When the functions are not provided, you will need to load the following libraries:
- `import requests` [Documentation](https://docs.python-requests.org/en/latest/)
- `import json` [Documentation](https://docs.python.org/3/library/json.html)

Also, if you are in Chrome, get the [JSON formatter](https://chrome.google.com/webstore/detail/json-formatter/bcjindcccaagfpapjjmafapmmgkkhgoa?hl=en) extension.

### Getting JSON Data

We need to select the output format using API:
* e.g., http header: accept = application/json

Use request .get
* this returns a python array or dictionary

## Demo with Translink

1. Get your own API token from [Translink](developer.translink.ca)
2. In the config file, pass your username and password.

Hint: If you are on Chrome, use the JSON formatter extension.

In [None]:
import requests
import config as cfg

# Get your own API token from developer.translink.ca
# open config.py and write in your password
apikey = cfg.translink['key']

requests.get('http://api.translink.ca/rttiapi/v1/stops/61945/estimates?apikey={}'\
             .format(apikey),headers={'accept': 'application/JSON'}).json()


In [None]:
x = requests.get('http://api.translink.ca/rttiapi/v1/stops/61935/estimates?apikey={}'\
                 .format(apikey),headers={'accept': 'application/JSON'}).json()

In [None]:
data = x[0]['Schedules']
data

## Pandas to the Rescue

In [None]:
import pandas as pd
df = pd.DataFrame.from_dict(data)

In [None]:
df

In [None]:
from IPython.display import JSON
request_url = 'https://api.translink.ca/rttiapi/v1/stops?apikey={}&lat={}&long={}'.format(apikey, 49.248523, -123.108800)
response = requests.get(request_url, headers={'accept': 'application/JSON'})
response


In [None]:
pd.DataFrame.from_dict(response.json())

In [None]:
data = response.json()
len(data)

In [None]:
new_list =[]

for i in range(0, len(data)-1):
    r = data[i]['Name']
    new_list.append(r)
new_list

## HTTP Requests
- Hypertext Transfer Protocol

- When you access a website (through an URL), you are:
    - "sending a HTTP GET request to the server to retrieve data"
    - "data" can be a webpage that is displayed, it can be JSON from an API



- When you access a website, you know it worked if it loaded
    - Status codes are helpful when you're working with code

- Common HTTP status codes:
    - 200 OK
    - 400 Bad Request
    - 401 Unauthorized
    - 404 Not Found

In [None]:
# Something with a bad request
requests.get('https://api.github.com/users/sedv8809')

In [None]:
# Something with a good request
requests.get('https://api.github.com/users/sedv8808')
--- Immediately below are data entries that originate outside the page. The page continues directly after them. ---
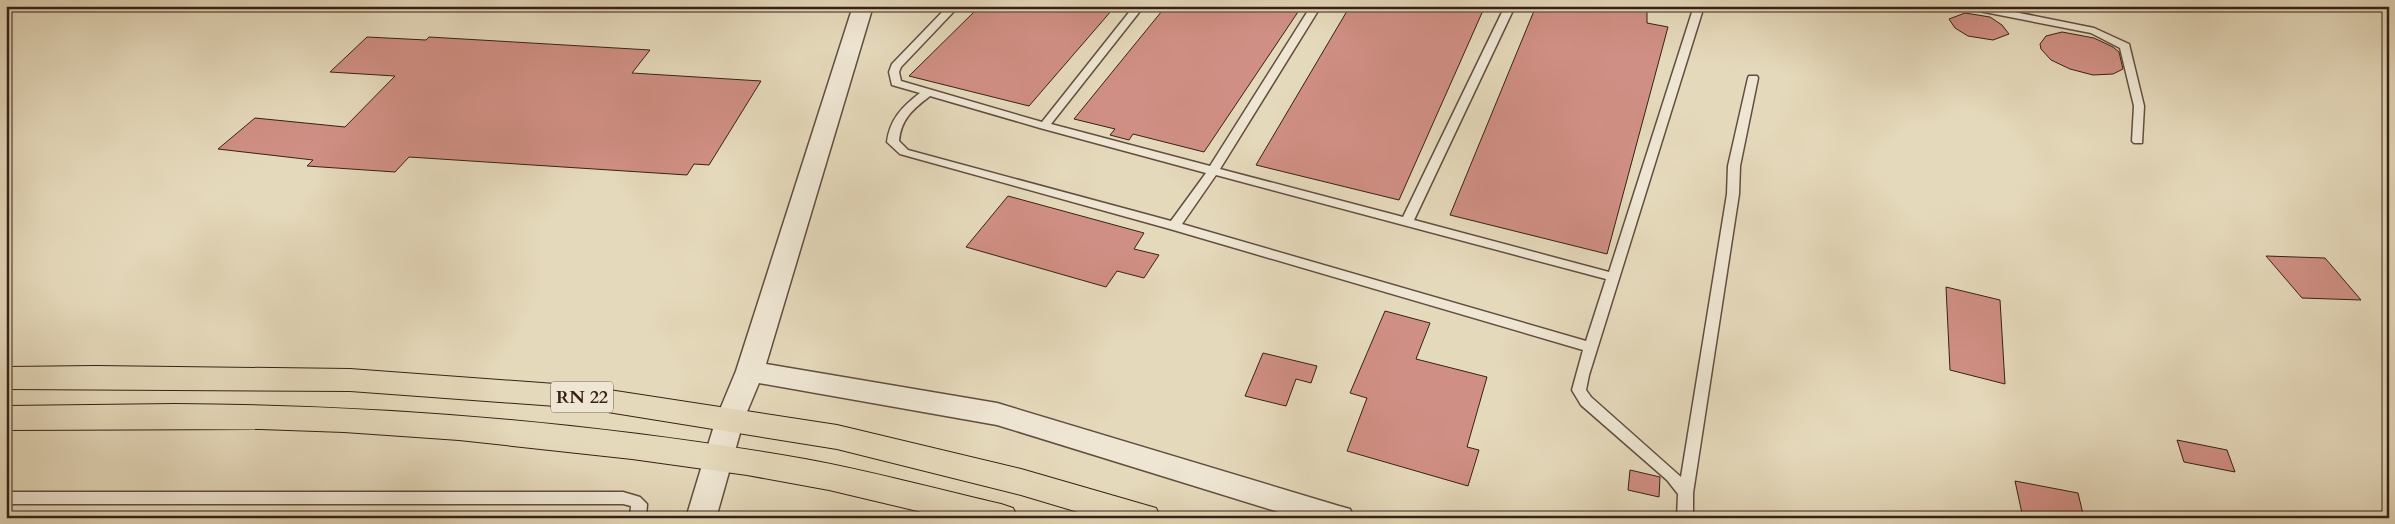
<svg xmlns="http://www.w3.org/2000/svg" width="2395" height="524" viewBox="0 0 2395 524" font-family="Cardo,serif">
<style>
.building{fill:#d08f84;stroke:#372016}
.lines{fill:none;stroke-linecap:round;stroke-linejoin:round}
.lane-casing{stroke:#624e3f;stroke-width:3}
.street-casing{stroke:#624e3f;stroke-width:3}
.highway-casing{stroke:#372016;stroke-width:2}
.lane{fill:#eee6d3;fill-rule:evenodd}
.street{fill:#eee6d3;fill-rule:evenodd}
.highway{fill:#e5d9bb;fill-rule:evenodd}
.labels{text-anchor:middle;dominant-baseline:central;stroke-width:4.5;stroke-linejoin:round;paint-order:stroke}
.shield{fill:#eee6d3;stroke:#6e5b4f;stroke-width:1}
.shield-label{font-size:18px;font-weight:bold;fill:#372016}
</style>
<rect width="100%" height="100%" fill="#e5d9bb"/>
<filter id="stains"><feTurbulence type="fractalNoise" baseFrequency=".004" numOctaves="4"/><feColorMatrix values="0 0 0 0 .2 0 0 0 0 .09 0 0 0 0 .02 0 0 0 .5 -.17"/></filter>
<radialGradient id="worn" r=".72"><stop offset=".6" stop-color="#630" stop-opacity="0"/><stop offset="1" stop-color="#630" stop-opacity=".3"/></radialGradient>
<path class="building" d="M980,6H1095L1112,10L1029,106L909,76Z
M1166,6H1302L1204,152L1133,134L1129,140L1110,135L1115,129L1074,119Z
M1350,6H1485L1399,200L1256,165Z
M1536,6H1647V23L1668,27L1607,254L1450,215Z
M1965,13L1990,17L2002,25L2009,34L1993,40L1968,36L1955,28L1949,19Z
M2062,32L2094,38L2113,47L2119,52L2123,69L2113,74L2093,75L2070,69L2051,60L2041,49L2040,44L2046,36Z
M367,37L426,40L429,37L650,50L632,73L761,81L709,165L694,164L687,175L409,157L395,172L307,166L313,160L218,149L255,118L345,127L395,76L330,72Z
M1008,196L1144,233L1134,249L1159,255L1144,278L1117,271L1106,287L966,247Z
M2266,256L2325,258L2361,300L2302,298Z
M1946,287L2000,300L2005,384L1950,370Z
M1385,311L1430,323L1416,359L1487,377L1467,447L1479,450L1468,486L1347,451L1367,398L1350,393Z
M1263,353L1317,366L1311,383L1296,379L1286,406L1245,396Z
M2177,440L2227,450L2235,472L2184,462Z
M1630,470L1660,477L1659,497L1628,490Z
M2015,481L2078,493L2084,518H2023Z"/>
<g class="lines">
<defs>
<path id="lane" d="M948,6H959L901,67L899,72L901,81L1042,122L1134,6H1144L1051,124L1210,166L1311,6H1321L1220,169L1403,217L1505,6H1515L1414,220L1609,272L1694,6H1704L1589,375L1586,390L1591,397L1681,477L1727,194L1728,166L1748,78L1749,76H1757L1758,78L1740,166L1739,194L1693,493V518H1677L1678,494L1667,480L1581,405L1572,390L1583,350L1170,229L900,154L887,142C890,119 902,107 920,93L892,85L889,72L892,64ZM930,96L1040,128L1206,173L1171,221L908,150L899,141C901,119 913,109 930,96ZM1216,175L1606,279L1586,341L1182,224Z
M1964,6H1985L2094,28L2129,44L2144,106L2142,143H2134L2132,141L2134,106L2120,48L2091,33L1969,9Z
M6,492H623L640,497L647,504L646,518H630L631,506L623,504H6Z"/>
<path id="street" d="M853,6H873L766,364L997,403L1339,506L1350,509L1354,518H1298L997,425L759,383L744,419L716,518H686L716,419L736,371Z"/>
<path id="highway" d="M96,366L350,369L583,386L837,425L1021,469L1156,508L1161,518H1098L1021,495L837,449L583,408L350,391L6,389V367Z
M175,404C386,405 598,423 805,459C871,471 936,489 1001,504L1013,508L1018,518H947L829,490L747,475L632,459L459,440L344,432L260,429L6,430V406Z"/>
</defs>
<use href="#lane" class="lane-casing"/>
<use href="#street" class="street-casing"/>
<use href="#highway" class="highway-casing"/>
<use href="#lane" class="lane"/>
<use href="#street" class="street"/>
<use href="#highway" class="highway"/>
</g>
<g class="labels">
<rect class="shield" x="551" y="381.5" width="62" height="31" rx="4"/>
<g class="shield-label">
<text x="582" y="397">RN 22</text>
</g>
</g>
<rect width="2395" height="524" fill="none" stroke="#e5d9bb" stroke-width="25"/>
<rect x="8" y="8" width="2380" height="509" fill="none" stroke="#372016" stroke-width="2.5"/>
<rect x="12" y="12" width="2370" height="499" fill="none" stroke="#372016"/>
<rect width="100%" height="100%" filter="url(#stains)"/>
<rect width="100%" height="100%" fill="url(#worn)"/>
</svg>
### The Anatomy Of A Request

It’s important to know that a request is made up of four things:

1. The endpoint <- the URL you are pointing to.

2. The method <- `get` , there are others but not today

3. The headers <- `accept JSON`

4. The data (or body) <- what we use to work with

## Use Cases

## 1. Getting a README from GitHub

In [None]:
import base64

def get_readme(url, token):
    '''Document your function'''
    url_to_api_endpoint = url.replace('https://github.com/', '')
    new_url = 'https://api.github.com/repos/' + url_to_api_endpoint + '/contents/README.md'
    headers = {'Authorization': f'token {token}', 'accept': 'application/JSON'}
    
    try:
        readme = requests.get(new_url, headers=headers).json()
        readme = readme['content']
        readme = base64.b64decode(readme)
    except:
        readme = "Missing"

    return readme

In [None]:
url = 'https://github.com/UBC-MDS/exploratory-data-viz'
token = cfg.github_api['secret']

In [None]:
get_readme(url = url, token=token)

## 1. Getting Tweets with a Specific #

In [None]:
import twitter
import json

Using [Twitter](https://python-twitter.readthedocs.io/en/latest/twitter.html)'s Wrapping Methods

In [None]:
api = twitter.Api(consumer_key = cfg.twitter_api['consumer_key'],
                  consumer_secret = cfg.twitter_api['consumer_secret'],
                  access_token_key = cfg.twitter_api['access_token'],
                  access_token_secret = cfg.twitter_api['access_token_secret'])

In [None]:
# FOLLOWING FUNCTION WILL COLLECT REAL-TIME TWEETS IN OUR COMPUTER

# data returned will be for any tweet mentioning strings in the list FILTER
FILTER = ['datascience']

# Languages to filter tweets by is a list. This will be joined by Twitter
# to return data mentioning tweets only in the english language.
LANGUAGES = ['en']


def retrieve_tweets(path, FILTER, LANGUAGES):
    with open(path + 'output.txt', 'a') as f:
        # api.GetStreamFilter will return a generator that yields one status
        # message (i.e., Tweet) at a time as a JSON dictionary.
        counter = 0
        for line in api.GetStreamFilter(track=FILTER, languages=LANGUAGES):
            counter += 1
            f.write(json.dumps(line))
            f.write('\n')
            print(counter)
            if counter == 5:
                break

In [None]:
retrieve_tweets(path='', FILTER=FILTER, LANGUAGES=LANGUAGES)

In [None]:
?api.GetStreamFilter